--- Task brief ---
Reproduce precisely the lines between the start of the data below and the line with "We organiseren een aparte sessie in ons", both included.
● ● ● ● ●
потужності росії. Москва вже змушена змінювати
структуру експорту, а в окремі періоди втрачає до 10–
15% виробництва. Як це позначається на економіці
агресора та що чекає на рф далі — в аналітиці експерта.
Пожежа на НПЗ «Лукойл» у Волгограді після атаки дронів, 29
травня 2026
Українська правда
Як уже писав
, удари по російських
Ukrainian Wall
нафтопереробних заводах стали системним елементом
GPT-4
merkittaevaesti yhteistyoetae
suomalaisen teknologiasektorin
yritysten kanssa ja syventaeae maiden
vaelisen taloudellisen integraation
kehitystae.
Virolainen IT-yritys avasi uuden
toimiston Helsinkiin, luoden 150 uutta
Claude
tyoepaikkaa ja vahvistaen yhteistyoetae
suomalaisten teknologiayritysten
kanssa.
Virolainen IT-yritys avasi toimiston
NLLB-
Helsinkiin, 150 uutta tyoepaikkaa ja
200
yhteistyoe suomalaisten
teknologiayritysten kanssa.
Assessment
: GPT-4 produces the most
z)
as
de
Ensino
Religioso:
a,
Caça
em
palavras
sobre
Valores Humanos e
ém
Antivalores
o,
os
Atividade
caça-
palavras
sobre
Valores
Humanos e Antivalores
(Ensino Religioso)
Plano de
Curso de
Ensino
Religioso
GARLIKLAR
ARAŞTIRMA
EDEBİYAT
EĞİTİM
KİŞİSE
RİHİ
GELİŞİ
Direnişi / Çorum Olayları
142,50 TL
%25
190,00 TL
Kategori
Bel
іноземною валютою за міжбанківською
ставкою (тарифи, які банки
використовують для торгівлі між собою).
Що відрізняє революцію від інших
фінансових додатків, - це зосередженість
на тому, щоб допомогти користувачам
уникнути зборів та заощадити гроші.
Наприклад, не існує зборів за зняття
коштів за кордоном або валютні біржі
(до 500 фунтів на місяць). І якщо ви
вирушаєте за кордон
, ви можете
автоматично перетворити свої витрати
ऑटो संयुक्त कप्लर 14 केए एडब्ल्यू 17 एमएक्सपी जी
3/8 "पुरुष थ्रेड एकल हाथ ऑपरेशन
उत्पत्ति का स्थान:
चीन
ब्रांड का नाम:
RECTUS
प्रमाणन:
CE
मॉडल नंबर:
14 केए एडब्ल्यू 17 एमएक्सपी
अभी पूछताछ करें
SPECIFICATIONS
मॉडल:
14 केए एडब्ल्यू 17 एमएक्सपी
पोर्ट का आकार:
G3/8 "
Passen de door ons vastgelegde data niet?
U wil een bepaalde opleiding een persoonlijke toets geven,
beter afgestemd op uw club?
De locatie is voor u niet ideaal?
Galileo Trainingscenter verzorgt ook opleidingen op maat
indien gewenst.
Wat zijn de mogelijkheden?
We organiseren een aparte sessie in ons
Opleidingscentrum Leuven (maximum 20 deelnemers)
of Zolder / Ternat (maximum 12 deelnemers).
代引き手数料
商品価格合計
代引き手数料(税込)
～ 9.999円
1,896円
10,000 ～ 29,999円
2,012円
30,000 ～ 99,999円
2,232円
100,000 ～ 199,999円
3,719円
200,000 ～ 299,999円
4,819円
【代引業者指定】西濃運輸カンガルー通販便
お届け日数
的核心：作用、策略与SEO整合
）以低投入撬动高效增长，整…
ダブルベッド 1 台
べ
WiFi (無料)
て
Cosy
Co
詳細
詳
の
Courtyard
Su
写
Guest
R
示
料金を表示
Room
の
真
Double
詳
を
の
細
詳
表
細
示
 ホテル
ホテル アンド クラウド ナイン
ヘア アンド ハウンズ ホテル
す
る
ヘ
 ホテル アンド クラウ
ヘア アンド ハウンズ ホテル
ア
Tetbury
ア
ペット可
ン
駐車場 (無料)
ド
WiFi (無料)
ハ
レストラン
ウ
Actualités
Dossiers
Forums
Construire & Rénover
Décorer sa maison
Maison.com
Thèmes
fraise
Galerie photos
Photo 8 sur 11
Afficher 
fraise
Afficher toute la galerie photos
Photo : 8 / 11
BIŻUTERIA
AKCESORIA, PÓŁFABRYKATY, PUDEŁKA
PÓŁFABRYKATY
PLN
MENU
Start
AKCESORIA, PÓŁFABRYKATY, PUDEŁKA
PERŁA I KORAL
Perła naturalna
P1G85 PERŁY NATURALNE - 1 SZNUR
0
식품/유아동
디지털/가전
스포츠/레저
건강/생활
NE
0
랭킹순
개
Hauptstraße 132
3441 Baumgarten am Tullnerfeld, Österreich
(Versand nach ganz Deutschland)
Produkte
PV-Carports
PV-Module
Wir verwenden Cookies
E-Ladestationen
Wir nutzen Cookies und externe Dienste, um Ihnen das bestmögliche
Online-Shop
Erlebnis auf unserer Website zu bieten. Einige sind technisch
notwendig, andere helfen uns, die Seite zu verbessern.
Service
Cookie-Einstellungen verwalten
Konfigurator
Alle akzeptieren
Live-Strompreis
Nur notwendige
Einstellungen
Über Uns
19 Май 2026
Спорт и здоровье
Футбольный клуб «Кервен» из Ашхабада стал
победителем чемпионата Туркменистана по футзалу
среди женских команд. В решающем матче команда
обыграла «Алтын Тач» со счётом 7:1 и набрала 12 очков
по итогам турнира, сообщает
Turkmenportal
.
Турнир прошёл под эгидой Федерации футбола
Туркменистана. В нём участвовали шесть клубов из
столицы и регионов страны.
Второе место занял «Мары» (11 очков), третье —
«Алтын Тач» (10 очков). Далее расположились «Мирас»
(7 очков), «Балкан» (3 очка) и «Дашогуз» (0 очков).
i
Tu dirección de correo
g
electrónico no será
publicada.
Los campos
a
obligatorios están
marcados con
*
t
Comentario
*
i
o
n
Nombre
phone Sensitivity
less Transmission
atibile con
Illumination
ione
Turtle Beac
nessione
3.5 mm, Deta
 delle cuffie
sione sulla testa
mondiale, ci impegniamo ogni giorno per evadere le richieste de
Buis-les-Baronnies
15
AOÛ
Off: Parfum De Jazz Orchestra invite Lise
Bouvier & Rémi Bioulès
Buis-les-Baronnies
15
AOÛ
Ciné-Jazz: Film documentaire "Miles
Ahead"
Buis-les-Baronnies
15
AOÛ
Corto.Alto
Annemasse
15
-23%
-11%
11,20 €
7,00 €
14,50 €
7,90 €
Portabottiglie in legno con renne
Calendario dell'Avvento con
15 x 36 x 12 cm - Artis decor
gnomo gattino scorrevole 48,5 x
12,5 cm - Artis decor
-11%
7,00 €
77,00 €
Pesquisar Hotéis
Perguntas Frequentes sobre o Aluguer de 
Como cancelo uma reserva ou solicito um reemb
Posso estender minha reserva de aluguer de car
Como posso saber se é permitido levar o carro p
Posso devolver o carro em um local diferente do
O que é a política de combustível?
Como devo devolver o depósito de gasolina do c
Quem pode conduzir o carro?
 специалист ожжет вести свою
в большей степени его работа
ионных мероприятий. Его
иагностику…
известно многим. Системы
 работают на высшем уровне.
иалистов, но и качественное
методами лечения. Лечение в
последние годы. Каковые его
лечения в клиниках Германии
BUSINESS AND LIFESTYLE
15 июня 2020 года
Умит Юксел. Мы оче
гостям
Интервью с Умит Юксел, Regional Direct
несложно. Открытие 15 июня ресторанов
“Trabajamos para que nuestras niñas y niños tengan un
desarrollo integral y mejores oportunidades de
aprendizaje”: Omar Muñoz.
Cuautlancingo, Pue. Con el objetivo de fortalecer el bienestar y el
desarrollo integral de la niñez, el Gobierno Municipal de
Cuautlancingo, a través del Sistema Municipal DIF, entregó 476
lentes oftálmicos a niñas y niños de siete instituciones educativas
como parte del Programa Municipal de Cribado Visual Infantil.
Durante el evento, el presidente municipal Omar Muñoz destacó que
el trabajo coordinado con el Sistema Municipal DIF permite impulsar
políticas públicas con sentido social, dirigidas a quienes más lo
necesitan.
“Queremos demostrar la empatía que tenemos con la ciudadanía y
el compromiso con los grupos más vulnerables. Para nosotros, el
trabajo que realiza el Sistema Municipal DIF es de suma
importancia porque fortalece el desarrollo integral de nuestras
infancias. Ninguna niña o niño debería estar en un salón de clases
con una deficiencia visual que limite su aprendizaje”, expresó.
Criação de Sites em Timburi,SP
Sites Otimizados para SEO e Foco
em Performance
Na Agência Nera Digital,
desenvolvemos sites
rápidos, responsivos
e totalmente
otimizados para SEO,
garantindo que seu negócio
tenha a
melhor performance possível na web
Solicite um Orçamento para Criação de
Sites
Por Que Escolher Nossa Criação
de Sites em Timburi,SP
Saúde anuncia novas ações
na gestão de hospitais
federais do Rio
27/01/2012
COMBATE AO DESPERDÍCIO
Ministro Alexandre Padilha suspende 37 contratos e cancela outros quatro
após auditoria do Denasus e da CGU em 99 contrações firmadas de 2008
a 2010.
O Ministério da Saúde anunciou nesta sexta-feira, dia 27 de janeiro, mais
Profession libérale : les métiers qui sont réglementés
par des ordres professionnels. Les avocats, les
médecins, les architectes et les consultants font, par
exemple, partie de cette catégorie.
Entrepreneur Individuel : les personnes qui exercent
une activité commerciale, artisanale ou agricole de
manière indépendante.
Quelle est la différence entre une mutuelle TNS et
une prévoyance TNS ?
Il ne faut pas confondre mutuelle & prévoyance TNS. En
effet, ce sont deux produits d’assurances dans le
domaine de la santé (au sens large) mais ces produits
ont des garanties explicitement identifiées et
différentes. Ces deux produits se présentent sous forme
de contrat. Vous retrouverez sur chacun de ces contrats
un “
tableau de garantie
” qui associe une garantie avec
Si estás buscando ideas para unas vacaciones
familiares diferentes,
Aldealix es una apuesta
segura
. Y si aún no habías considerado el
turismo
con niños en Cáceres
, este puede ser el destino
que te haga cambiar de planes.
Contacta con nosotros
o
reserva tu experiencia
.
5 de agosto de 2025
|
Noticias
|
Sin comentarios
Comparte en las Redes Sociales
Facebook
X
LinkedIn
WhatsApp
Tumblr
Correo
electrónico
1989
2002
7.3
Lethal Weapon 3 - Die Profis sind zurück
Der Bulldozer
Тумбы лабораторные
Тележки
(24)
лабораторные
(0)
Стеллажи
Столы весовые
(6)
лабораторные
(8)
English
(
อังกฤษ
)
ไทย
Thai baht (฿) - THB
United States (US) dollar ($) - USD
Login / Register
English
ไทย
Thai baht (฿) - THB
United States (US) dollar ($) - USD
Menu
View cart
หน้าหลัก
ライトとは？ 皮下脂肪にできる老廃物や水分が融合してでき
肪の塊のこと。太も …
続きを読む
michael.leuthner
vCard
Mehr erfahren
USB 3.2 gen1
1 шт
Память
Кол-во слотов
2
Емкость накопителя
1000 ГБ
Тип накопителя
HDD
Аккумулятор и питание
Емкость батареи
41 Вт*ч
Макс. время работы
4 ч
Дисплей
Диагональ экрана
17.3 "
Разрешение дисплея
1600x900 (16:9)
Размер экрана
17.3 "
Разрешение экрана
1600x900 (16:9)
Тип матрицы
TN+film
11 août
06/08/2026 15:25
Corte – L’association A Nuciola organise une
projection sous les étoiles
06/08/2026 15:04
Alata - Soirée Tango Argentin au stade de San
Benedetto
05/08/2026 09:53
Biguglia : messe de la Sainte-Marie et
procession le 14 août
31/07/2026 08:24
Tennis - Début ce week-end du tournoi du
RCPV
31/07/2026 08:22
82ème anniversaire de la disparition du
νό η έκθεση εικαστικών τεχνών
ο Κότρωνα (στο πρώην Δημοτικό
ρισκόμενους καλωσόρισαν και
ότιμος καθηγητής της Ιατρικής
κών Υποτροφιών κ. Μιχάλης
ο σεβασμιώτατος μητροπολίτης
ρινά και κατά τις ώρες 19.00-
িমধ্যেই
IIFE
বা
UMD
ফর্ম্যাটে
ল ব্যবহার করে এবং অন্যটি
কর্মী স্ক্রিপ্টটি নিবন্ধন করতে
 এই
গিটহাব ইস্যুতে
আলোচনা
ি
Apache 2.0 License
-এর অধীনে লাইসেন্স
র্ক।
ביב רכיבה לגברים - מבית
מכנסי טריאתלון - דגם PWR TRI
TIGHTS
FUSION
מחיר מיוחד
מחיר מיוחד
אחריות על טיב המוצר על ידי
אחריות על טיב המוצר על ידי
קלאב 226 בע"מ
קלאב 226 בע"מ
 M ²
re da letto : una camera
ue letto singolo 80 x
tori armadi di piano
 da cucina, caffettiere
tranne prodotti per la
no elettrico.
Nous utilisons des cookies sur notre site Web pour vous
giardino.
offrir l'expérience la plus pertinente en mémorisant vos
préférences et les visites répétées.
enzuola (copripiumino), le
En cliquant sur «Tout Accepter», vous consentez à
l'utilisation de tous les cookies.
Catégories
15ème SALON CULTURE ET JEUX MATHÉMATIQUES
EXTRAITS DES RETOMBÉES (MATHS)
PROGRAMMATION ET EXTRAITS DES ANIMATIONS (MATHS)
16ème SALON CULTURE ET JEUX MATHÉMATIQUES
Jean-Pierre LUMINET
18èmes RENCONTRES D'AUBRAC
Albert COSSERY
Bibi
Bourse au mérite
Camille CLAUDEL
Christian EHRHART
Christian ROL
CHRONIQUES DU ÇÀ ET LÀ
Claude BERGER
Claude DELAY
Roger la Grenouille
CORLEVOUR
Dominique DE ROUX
● ● ● ● ●
--- Result below ---
потужності росії. Москва вже змушена змінювати
структуру експорту, а в окремі періоди втрачає до 10–
15% виробництва. Як це позначається на економіці
агресора та що чекає на рф далі — в аналітиці експерта.
Пожежа на НПЗ «Лукойл» у Волгограді після атаки дронів, 29
травня 2026
Українська правда
Як уже писав
, удари по російських
Ukrainian Wall
нафтопереробних заводах стали системним елементом
GPT-4
merkittaevaesti yhteistyoetae
suomalaisen teknologiasektorin
yritysten kanssa ja syventaeae maiden
vaelisen taloudellisen integraation
kehitystae.
Virolainen IT-yritys avasi uuden
toimiston Helsinkiin, luoden 150 uutta
Claude
tyoepaikkaa ja vahvistaen yhteistyoetae
suomalaisten teknologiayritysten
kanssa.
Virolainen IT-yritys avasi toimiston
NLLB-
Helsinkiin, 150 uutta tyoepaikkaa ja
200
yhteistyoe suomalaisten
teknologiayritysten kanssa.
Assessment
: GPT-4 produces the most
z)
as
de
Ensino
Religioso:
a,
Caça
em
palavras
sobre
Valores Humanos e
ém
Antivalores
o,
os
Atividade
caça-
palavras
sobre
Valores
Humanos e Antivalores
(Ensino Religioso)
Plano de
Curso de
Ensino
Religioso
GARLIKLAR
ARAŞTIRMA
EDEBİYAT
EĞİTİM
KİŞİSE
RİHİ
GELİŞİ
Direnişi / Çorum Olayları
142,50 TL
%25
190,00 TL
Kategori
Bel
іноземною валютою за міжбанківською
ставкою (тарифи, які банки
використовують для торгівлі між собою).
Що відрізняє революцію від інших
фінансових додатків, - це зосередженість
на тому, щоб допомогти користувачам
уникнути зборів та заощадити гроші.
Наприклад, не існує зборів за зняття
коштів за кордоном або валютні біржі
(до 500 фунтів на місяць). І якщо ви
вирушаєте за кордон
, ви можете
автоматично перетворити свої витрати
ऑटो संयुक्त कप्लर 14 केए एडब्ल्यू 17 एमएक्सपी जी
3/8 "पुरुष थ्रेड एकल हाथ ऑपरेशन
उत्पत्ति का स्थान:
चीन
ब्रांड का नाम:
RECTUS
प्रमाणन:
CE
मॉडल नंबर:
14 केए एडब्ल्यू 17 एमएक्सपी
अभी पूछताछ करें
SPECIFICATIONS
मॉडल:
14 केए एडब्ल्यू 17 एमएक्सपी
पोर्ट का आकार:
G3/8 "
Passen de door ons vastgelegde data niet?
U wil een bepaalde opleiding een persoonlijke toets geven,
beter afgestemd op uw club?
De locatie is voor u niet ideaal?
Galileo Trainingscenter verzorgt ook opleidingen op maat
indien gewenst.
Wat zijn de mogelijkheden?
We organiseren een aparte sessie in ons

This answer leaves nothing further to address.